Cancer Res. 1990 Jul 1;50(13):3968-73.
In the search for novel antiproliferative agents for small cell lung cancer (SCLC), we found the neuropeptide antagonist [Arg6, D-Trp7,9,MePhe8]substance P(6-11) to be effective in vitro. In murine Swiss 3T3 cells [Arg6,D-Trp7,9,MePhe8]substance P(6-11) was identified as a potent inhibitor of vasopressin-stimulated DNA synthesis which also blocks [3H]vasopressin binding to specific cell-surface receptors. It was a less potent antagonist of gastrin-releasing peptide and bradykinin in these cells but did not block the effects of other mitogens. In SCLC cell lines, [Arg6,D-Trp7,9,MePhe8]substance P(6-11) inhibited colony-formation in soft agarose and growth in liquid culture in a dose-dependent manner. It also blocked receptor-mediated Ca2+ mobilization induced by vasopressin, bradykinin, cholecystokinin, galanin, gastrin-releasing peptide, and neurotensin. We suggest that broad-spectrum neuropeptide antagonists can block multiple autocrine and paracrine growth loops in SCLC and could be useful therapeutic agents.

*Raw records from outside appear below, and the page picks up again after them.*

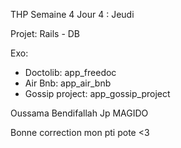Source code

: THP 
Semaine 4
Jour 4 : Jeudi

Projet: Rails - DB 

Exo: 

- Doctolib:       app_freedoc
- Air Bnb:        app_air_bnb
- Gossip project: app_gossip_project


Oussama Bendifallah
Jp MAGIDO


Bonne correction mon pti pote <3
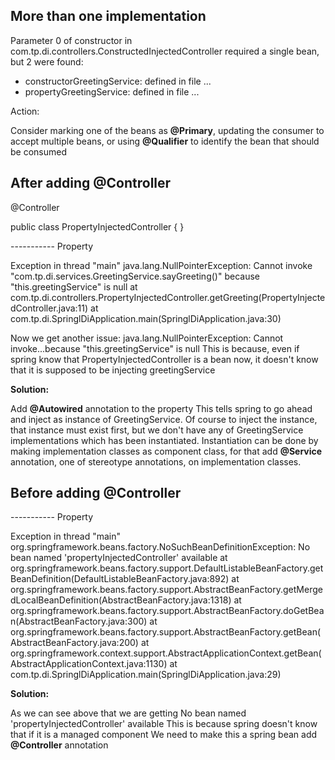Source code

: **More than one implementation**
---

Parameter 0 of constructor in com.tp.di.controllers.ConstructedInjectedController required a single bean, but 2 were found:
- constructorGreetingService: defined in file ...
- propertyGreetingService: defined in file ...


Action:

Consider marking one of the beans as **@Primary**, updating the consumer to accept multiple beans, or using **@Qualifier** to identify the bean that should be consumed


**After adding @Controller**
---

@Controller

public class PropertyInjectedController {
}

----------- Property

Exception in thread "main" java.lang.NullPointerException: Cannot invoke "com.tp.di.services.GreetingService.sayGreeting()" because "this.greetingService" is null
at com.tp.di.controllers.PropertyInjectedController.getGreeting(PropertyInjectedController.java:11)
at com.tp.di.SpringlDiApplication.main(SpringlDiApplication.java:30)

Now we get another issue: java.lang.NullPointerException: Cannot invoke...because "this.greetingService" is null
This is because, even if spring know that PropertyInjectedController is a bean now, it doesn't know
that it is supposed to be injecting greetingService

**Solution:**

Add **@Autowired** annotation to the property
This tells spring to go ahead and inject as instance of GreetingService. Of course to
inject the instance, that instance must exist first, but we don't have any of
GreetingService implementations which has been instantiated. Instantiation can be
done by making implementation classes as component class, for that add
**@Service** annotation, one of stereotype annotations, on implementation classes.


**Before adding @Controller**
---

----------- Property

Exception in thread "main" org.springframework.beans.factory.NoSuchBeanDefinitionException: No bean named 'propertyInjectedController' available
	at org.springframework.beans.factory.support.DefaultListableBeanFactory.getBeanDefinition(DefaultListableBeanFactory.java:892)
	at org.springframework.beans.factory.support.AbstractBeanFactory.getMergedLocalBeanDefinition(AbstractBeanFactory.java:1318)
	at org.springframework.beans.factory.support.AbstractBeanFactory.doGetBean(AbstractBeanFactory.java:300)
	at org.springframework.beans.factory.support.AbstractBeanFactory.getBean(AbstractBeanFactory.java:200)
	at org.springframework.context.support.AbstractApplicationContext.getBean(AbstractApplicationContext.java:1130)
	at com.tp.di.SpringlDiApplication.main(SpringlDiApplication.java:29)
	
	
**Solution:**

As we can see above that we are getting
No bean named 'propertyInjectedController' available
This is because spring doesn't know that if it is a managed component
We need to make this a spring bean
add **@Controller** annotation



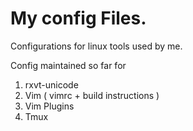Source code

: # My config Files. 
Configurations for linux tools used by me.

Config maintained so far for
1. rxvt-unicode
2. Vim ( vimrc + build instructions )
3. Vim Plugins
4. Tmux
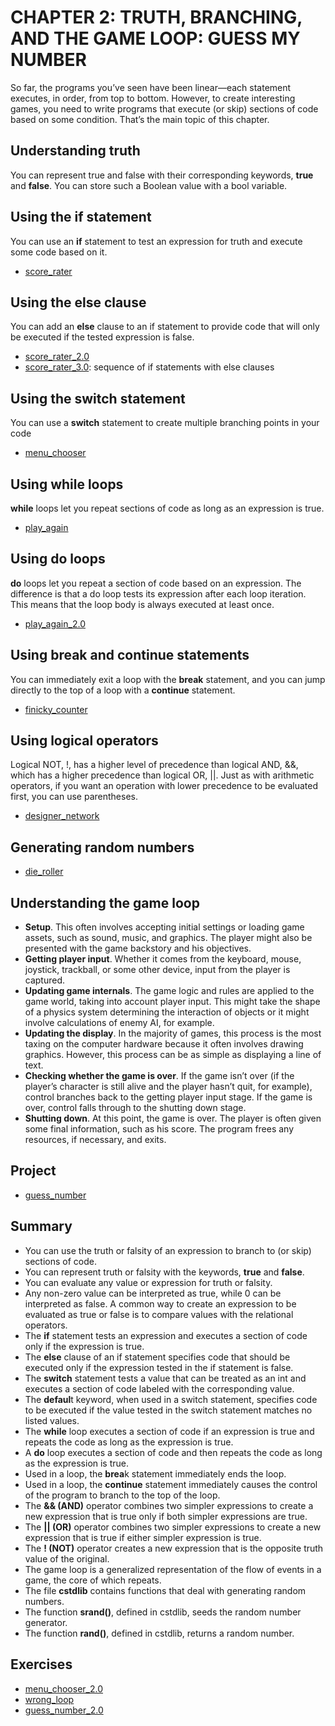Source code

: # CHAPTER 2: TRUTH, BRANCHING, AND THE GAME LOOP: GUESS MY NUMBER

So far, the programs you’ve seen have been linear—each statement executes, in order, from top to bottom. However, to create interesting games, you need to write programs that execute (or skip) sections of code based on some condition. That’s the main topic of this chapter.

## Understanding truth

You can represent true and false with their corresponding keywords, **true** and **false**. You can store such a Boolean value with a bool variable.

## Using the if statement

You can use an **if** statement to test an expression for truth and execute some code based on it.

- [score_rater](score_rater.cc)

## Using the else clause

You can add an **else** clause to an if statement to provide code that will only be executed if the tested expression is false.

- [score_rater_2.0](score_rater_2.0.cc)
- [score_rater_3.0](score_rater_3.0.cc): sequence of if statements with else clauses

## Using the switch statement

You can use a **switch** statement to create multiple branching points in your code

- [menu_chooser](menu_chooser.cc)

## Using while loops

**while** loops let you repeat sections of code as long as an expression is true.

- [play_again](play_again.cc)

## Using do loops

**do** loops let you repeat a section of code based on an expression. The difference is that a do loop tests its expression after each loop iteration. This means that the loop body is always executed at least once.

- [play_again_2.0](play_again_2.0.cc)

## Using break and continue statements

You can immediately exit a loop with the **break** statement, and you can jump directly to the top of a loop with a **continue** statement.

- [finicky_counter](finicky_counter.cc)

## Using logical operators

Logical NOT, !, has a higher level of precedence than logical AND, &&, which has a higher precedence than logical OR, ||. Just as with arithmetic operators, if you want an operation with lower precedence to be evaluated first, you can use parentheses.

- [designer_network](designer_network.cc)

## Generating random numbers

- [die_roller](die_roller.cc)

## Understanding the game loop

- **Setup**. This often involves accepting initial settings or loading game assets, such as sound, music, and graphics. The player might also be presented with the game backstory and his objectives.
- **Getting player input**. Whether it comes from the keyboard, mouse, joystick, trackball, or some other device, input from the player is captured.
 - **Updating game internals**. The game logic and rules are applied to the game world, taking into account player input. This might take the shape of a physics system determining the interaction of objects or it might involve calculations of enemy AI, for example.
 - **Updating the display**. In the majority of games, this process is the most taxing on the computer hardware because it often involves drawing graphics. However, this process can be as simple as displaying a line of text.
 - **Checking whether the game is over**. If the game isn’t over (if the player’s character is still alive and the player hasn’t quit, for example), control branches back to the getting player input stage. If the game is over, control falls through to the shutting down stage.
 - **Shutting down**. At this point, the game is over. The player is often given some final information, such as his score. The program frees any resources, if necessary, and exits.

 ## Project

 - [guess_number](guess_number.cc)

 ## Summary

 - You can use the truth or falsity of an expression to branch to (or skip) sections of code.
 - You can represent truth or falsity with the keywords, **true** and **false**.
 - You can evaluate any value or expression for truth or falsity.
 - Any non-zero value can be interpreted as true, while 0 can be interpreted as false.
 A common way to create an expression to be evaluated as true or false is to compare values with the relational operators.
 - The **if** statement tests an expression and executes a section of code only if the expression is true.
 - The **else** clause of an if statement specifies code that should be executed only if the expression tested in the if statement is false.
 - The **switch** statement tests a value that can be treated as an int and executes a section of code labeled with the corresponding value.
 - The **defaul**t keyword, when used in a switch statement, specifies code to be executed if the value tested in the switch statement matches no listed values.
 - The **while** loop executes a section of code if an expression is true and repeats the code as long as the expression is true.
 - A **do** loop executes a section of code and then repeats the code as long as the expression is true.
 - Used in a loop, the **brea**k statement immediately ends the loop.
 - Used in a loop, the **continue** statement immediately causes the control of the program to branch to the top of the loop.
 - The **&& (AND)** operator combines two simpler expressions to create a new expression that is true only if both simpler expressions are true.
 - The **|| (OR)** operator combines two simpler expressions to create a new expression that is true if either simpler expression is true.
 - The **! (NOT)** operator creates a new expression that is the opposite truth value of the original.
 - The game loop is a generalized representation of the flow of events in a game, the core of which repeats.
 - The file **cstdlib** contains functions that deal with generating random numbers.
 - The function **srand()**, defined in cstdlib, seeds the random number generator.
 - The function **rand()**, defined in cstdlib, returns a random number.

 ## Exercises

- [menu_chooser_2.0](menu_chooser_2.0.cc)
- [wrong_loop](wrong_loop.cc)
- [guess_number_2.0](guess_number_2.0.cc)
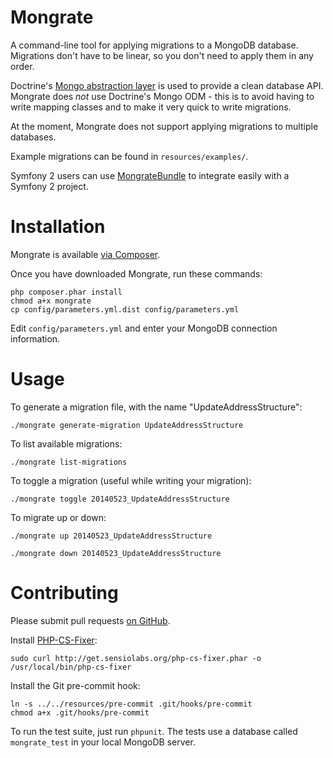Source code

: Mongrate
========

A command-line tool for applying migrations to a MongoDB database. Migrations don't have to be linear, so you don't need to apply them in any order.

Doctrine's [Mongo abstraction layer](https://github.com/doctrine/mongodb) is used to provide a clean database API. Mongrate does *not* use Doctrine's Mongo ODM - this is to avoid having to write mapping classes and to make it very quick to write migrations.

At the moment, Mongrate does not support applying migrations to multiple databases.

Example migrations can be found in `resources/examples/`.

Symfony 2 users can use [MongrateBundle](https://github.com/amyboyd/mongrate-bundle) to integrate easily with a Symfony 2 project.

Installation
============

Mongrate is available [via Composer](https://packagist.org/packages/amyboyd/mongrate).

Once you have downloaded Mongrate, run these commands:

    php composer.phar install
    chmod a+x mongrate
    cp config/parameters.yml.dist config/parameters.yml

Edit `config/parameters.yml` and enter your MongoDB connection information.

Usage
=====

To generate a migration file, with the name "UpdateAddressStructure":

    ./mongrate generate-migration UpdateAddressStructure

To list available migrations:

    ./mongrate list-migrations

To toggle a migration (useful while writing your migration):

    ./mongrate toggle 20140523_UpdateAddressStructure

To migrate up or down:

    ./mongrate up 20140523_UpdateAddressStructure

    ./mongrate down 20140523_UpdateAddressStructure

Contributing
============

Please submit pull requests [on GitHub](https://github.com/amyboyd/mongrate/pulls).

Install [PHP-CS-Fixer](https://github.com/fabpot/PHP-CS-Fixer):

    sudo curl http://get.sensiolabs.org/php-cs-fixer.phar -o /usr/local/bin/php-cs-fixer

Install the Git pre-commit hook:

    ln -s ../../resources/pre-commit .git/hooks/pre-commit
    chmod a+x .git/hooks/pre-commit

To run the test suite, just run `phpunit`. The tests use a database called `mongrate_test` in your local MongoDB server.
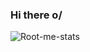 ### Hi there o/
![Root-me-stats](https://root-me-diff.vercel.app/rm-gh?nickname=k4ndar3c&style=dark&gstat=show)
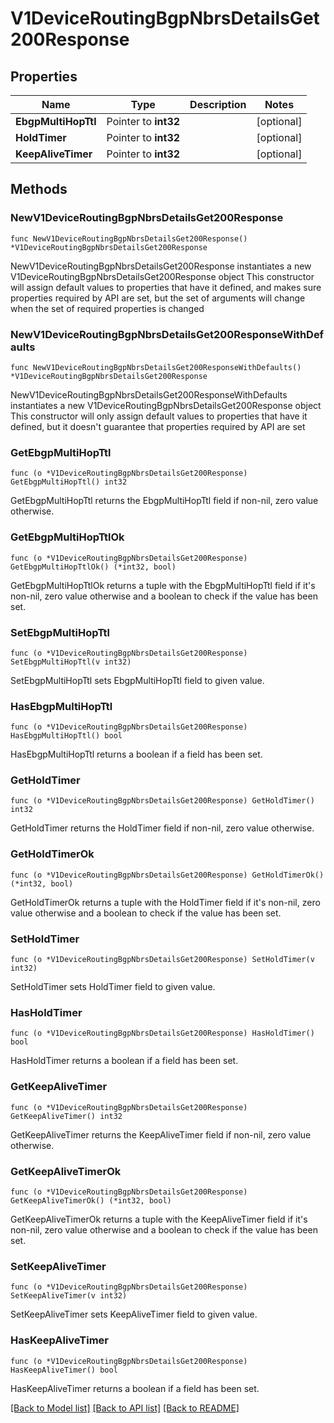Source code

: # V1DeviceRoutingBgpNbrsDetailsGet200Response

## Properties

Name | Type | Description | Notes
------------ | ------------- | ------------- | -------------
**EbgpMultiHopTtl** | Pointer to **int32** |  | [optional] 
**HoldTimer** | Pointer to **int32** |  | [optional] 
**KeepAliveTimer** | Pointer to **int32** |  | [optional] 

## Methods

### NewV1DeviceRoutingBgpNbrsDetailsGet200Response

`func NewV1DeviceRoutingBgpNbrsDetailsGet200Response() *V1DeviceRoutingBgpNbrsDetailsGet200Response`

NewV1DeviceRoutingBgpNbrsDetailsGet200Response instantiates a new V1DeviceRoutingBgpNbrsDetailsGet200Response object
This constructor will assign default values to properties that have it defined,
and makes sure properties required by API are set, but the set of arguments
will change when the set of required properties is changed

### NewV1DeviceRoutingBgpNbrsDetailsGet200ResponseWithDefaults

`func NewV1DeviceRoutingBgpNbrsDetailsGet200ResponseWithDefaults() *V1DeviceRoutingBgpNbrsDetailsGet200Response`

NewV1DeviceRoutingBgpNbrsDetailsGet200ResponseWithDefaults instantiates a new V1DeviceRoutingBgpNbrsDetailsGet200Response object
This constructor will only assign default values to properties that have it defined,
but it doesn't guarantee that properties required by API are set

### GetEbgpMultiHopTtl

`func (o *V1DeviceRoutingBgpNbrsDetailsGet200Response) GetEbgpMultiHopTtl() int32`

GetEbgpMultiHopTtl returns the EbgpMultiHopTtl field if non-nil, zero value otherwise.

### GetEbgpMultiHopTtlOk

`func (o *V1DeviceRoutingBgpNbrsDetailsGet200Response) GetEbgpMultiHopTtlOk() (*int32, bool)`

GetEbgpMultiHopTtlOk returns a tuple with the EbgpMultiHopTtl field if it's non-nil, zero value otherwise
and a boolean to check if the value has been set.

### SetEbgpMultiHopTtl

`func (o *V1DeviceRoutingBgpNbrsDetailsGet200Response) SetEbgpMultiHopTtl(v int32)`

SetEbgpMultiHopTtl sets EbgpMultiHopTtl field to given value.

### HasEbgpMultiHopTtl

`func (o *V1DeviceRoutingBgpNbrsDetailsGet200Response) HasEbgpMultiHopTtl() bool`

HasEbgpMultiHopTtl returns a boolean if a field has been set.

### GetHoldTimer

`func (o *V1DeviceRoutingBgpNbrsDetailsGet200Response) GetHoldTimer() int32`

GetHoldTimer returns the HoldTimer field if non-nil, zero value otherwise.

### GetHoldTimerOk

`func (o *V1DeviceRoutingBgpNbrsDetailsGet200Response) GetHoldTimerOk() (*int32, bool)`

GetHoldTimerOk returns a tuple with the HoldTimer field if it's non-nil, zero value otherwise
and a boolean to check if the value has been set.

### SetHoldTimer

`func (o *V1DeviceRoutingBgpNbrsDetailsGet200Response) SetHoldTimer(v int32)`

SetHoldTimer sets HoldTimer field to given value.

### HasHoldTimer

`func (o *V1DeviceRoutingBgpNbrsDetailsGet200Response) HasHoldTimer() bool`

HasHoldTimer returns a boolean if a field has been set.

### GetKeepAliveTimer

`func (o *V1DeviceRoutingBgpNbrsDetailsGet200Response) GetKeepAliveTimer() int32`

GetKeepAliveTimer returns the KeepAliveTimer field if non-nil, zero value otherwise.

### GetKeepAliveTimerOk

`func (o *V1DeviceRoutingBgpNbrsDetailsGet200Response) GetKeepAliveTimerOk() (*int32, bool)`

GetKeepAliveTimerOk returns a tuple with the KeepAliveTimer field if it's non-nil, zero value otherwise
and a boolean to check if the value has been set.

### SetKeepAliveTimer

`func (o *V1DeviceRoutingBgpNbrsDetailsGet200Response) SetKeepAliveTimer(v int32)`

SetKeepAliveTimer sets KeepAliveTimer field to given value.

### HasKeepAliveTimer

`func (o *V1DeviceRoutingBgpNbrsDetailsGet200Response) HasKeepAliveTimer() bool`

HasKeepAliveTimer returns a boolean if a field has been set.


[[Back to Model list]](../README.md#documentation-for-models) [[Back to API list]](../README.md#documentation-for-api-endpoints) [[Back to README]](../README.md)


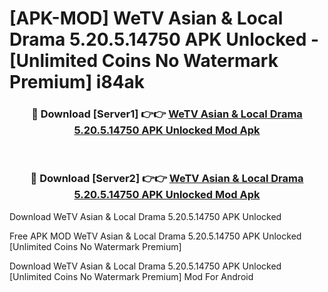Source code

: # [APK-MOD] WeTV  Asian & Local Drama 5.20.5.14750 APK Unlocked - [Unlimited Coins No Watermark Premium] i84ak



<div align="center">
<h3>🔴 Download [Server1] 👉👉 <a href="https://momento.my/?title=WeTV__Asian_&_Local_Drama_5.20.5.14750_APK_Unlocked">WeTV  Asian & Local Drama 5.20.5.14750 APK Unlocked Mod Apk</a></h3><br>

<h3>🔴 Download [Server2] 👉👉 <a href="https://momento.my/?title=WeTV__Asian_&_Local_Drama_5.20.5.14750_APK_Unlocked">WeTV  Asian & Local Drama 5.20.5.14750 APK Unlocked Mod Apk</a></h3>
</div>



Download WeTV  Asian & Local Drama 5.20.5.14750 APK Unlocked 

Free APK MOD WeTV  Asian & Local Drama 5.20.5.14750 APK Unlocked [Unlimited Coins No Watermark Premium]

Download WeTV  Asian & Local Drama 5.20.5.14750 APK Unlocked [Unlimited Coins No Watermark Premium] Mod For Android
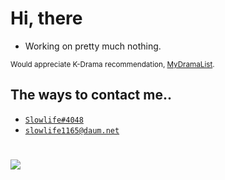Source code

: # Hi, there

- Working on pretty much nothing.

<sub>Would appreciate K-Drama recommendation, [MyDramaList](https://mydramalist.com/profile/Slow_Life).</sub>

## The ways to contact me..

- <a href="https://discord.com/users/374905512661221377">`Slowlife#4048`</a>
- <a href="mailto:slowlife1165@daum.net">`slowlife1165@daum.net`</a>

#

![](https://i.imgur.com/FaTsvPu.gif)
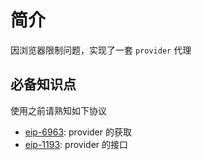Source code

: # 简介
因浏览器限制问题，实现了一套 `provider` 代理

## 必备知识点
使用之前请熟知如下协议
- [eip-6963](https://eips.ethereum.org/EIPS/eip-6963): provider 的获取
- [eip-1193](https://eips.ethereum.org/EIPS/eip-1193): provider 的接口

在寻找用于小细胞肺癌(SCLC)的新型抗增殖药物的过程中,我们发现神经肽拮抗剂[精氨酸6,D-色氨酸7,9,甲基苯丙氨酸8]P物质(6-11)在体外具有活性。在小鼠瑞士3T3细胞中,[精氨酸6,D-色氨酸7,9,甲基苯丙氨酸8]P物质(6-11)被确定为血管加压素刺激的DNA合成的有效抑制剂,它还能阻断[3H]血管加压素与特定细胞表面受体的结合。在这些细胞中,它是胃泌素释放肽和缓激肽的较弱拮抗剂,但不阻断其他促细胞分裂剂的作用。在SCLC细胞系中,[精氨酸6,D-色氨酸7,9,甲基苯丙氨酸8]P物质(6-11)以剂量依赖的方式抑制软琼脂中的集落形成和液体培养中的生长。它还能阻断由血管加压素、缓激肽、胆囊收缩素、甘丙肽、胃泌素释放肽和神经降压素诱导的受体介导的Ca2+动员。我们认为,广谱神经肽拮抗剂可以阻断SCLC中的多个自分泌和旁分泌生长环路,可能是有用的治疗药物。